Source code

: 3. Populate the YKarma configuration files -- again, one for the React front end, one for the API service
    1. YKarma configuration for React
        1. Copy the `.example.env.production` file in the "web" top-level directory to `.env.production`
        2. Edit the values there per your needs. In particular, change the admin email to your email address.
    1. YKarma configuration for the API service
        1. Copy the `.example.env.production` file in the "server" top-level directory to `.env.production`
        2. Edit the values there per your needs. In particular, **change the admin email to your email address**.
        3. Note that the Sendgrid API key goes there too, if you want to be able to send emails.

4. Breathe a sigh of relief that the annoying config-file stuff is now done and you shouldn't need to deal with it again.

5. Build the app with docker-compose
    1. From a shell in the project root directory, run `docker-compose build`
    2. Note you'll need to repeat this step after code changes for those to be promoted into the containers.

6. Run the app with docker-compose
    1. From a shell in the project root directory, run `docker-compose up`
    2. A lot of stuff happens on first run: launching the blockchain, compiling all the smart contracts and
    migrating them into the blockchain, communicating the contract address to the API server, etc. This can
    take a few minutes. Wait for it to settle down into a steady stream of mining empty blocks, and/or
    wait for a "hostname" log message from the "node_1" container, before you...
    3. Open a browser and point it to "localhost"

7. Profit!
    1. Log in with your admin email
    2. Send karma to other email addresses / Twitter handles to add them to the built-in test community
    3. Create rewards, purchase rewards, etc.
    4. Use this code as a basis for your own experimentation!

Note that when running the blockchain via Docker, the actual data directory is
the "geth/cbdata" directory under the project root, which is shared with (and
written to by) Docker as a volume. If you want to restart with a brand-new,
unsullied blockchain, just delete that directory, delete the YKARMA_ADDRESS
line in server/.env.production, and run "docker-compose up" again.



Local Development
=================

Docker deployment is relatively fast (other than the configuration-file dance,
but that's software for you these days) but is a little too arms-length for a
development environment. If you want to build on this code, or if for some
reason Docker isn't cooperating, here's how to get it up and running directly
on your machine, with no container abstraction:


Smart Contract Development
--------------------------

*Task objective*
The expected output is the complete listing, word for word.

*Written answer*
Source code

: 3. Populate the YKarma configuration files -- again, one for the React front end, one for the API service
    1. YKarma configuration for React
        1. Copy the `.example.env.production` file in the "web" top-level directory to `.env.production`
        2. Edit the values there per your needs. In particular, change the admin email to your email address.
    1. YKarma configuration for the API service
        1. Copy the `.example.env.production` file in the "server" top-level directory to `.env.production`
        2. Edit the values there per your needs. In particular, **change the admin email to your email address**.
        3. Note that the Sendgrid API key goes there too, if you want to be able to send emails.

4. Breathe a sigh of relief that the annoying config-file stuff is now done and you shouldn't need to deal with it again.

5. Build the app with docker-compose
    1. From a shell in the project root directory, run `docker-compose build`
    2. Note you'll need to repeat this step after code changes for those to be promoted into the containers.

6. Run the app with docker-compose
    1. From a shell in the project root directory, run `docker-compose up`
    2. A lot of stuff happens on first run: launching the blockchain, compiling all the smart contracts and
    migrating them into the blockchain, communicating the contract address to the API server, etc. This can
    take a few minutes. Wait for it to settle down into a steady stream of mining empty blocks, and/or
    wait for a "hostname" log message from the "node_1" container, before you...
    3. Open a browser and point it to "localhost"

7. Profit!
    1. Log in with your admin email
    2. Send karma to other email addresses / Twitter handles to add them to the built-in test community
    3. Create rewards, purchase rewards, etc.
    4. Use this code as a basis for your own experimentation!

Note that when running the blockchain via Docker, the actual data directory is
the "geth/cbdata" directory under the project root, which is shared with (and
written to by) Docker as a volume. If you want to restart with a brand-new,
unsullied blockchain, just delete that directory, delete the YKARMA_ADDRESS
line in server/.env.production, and run "docker-compose up" again.



Local Development
=================

Docker deployment is relatively fast (other than the configuration-file dance,
but that's software for you these days) but is a little too arms-length for a
development environment. If you want to build on this code, or if for some
reason Docker isn't cooperating, here's how to get it up and running directly
on your machine, with no container abstraction:


Smart Contract Development
--------------------------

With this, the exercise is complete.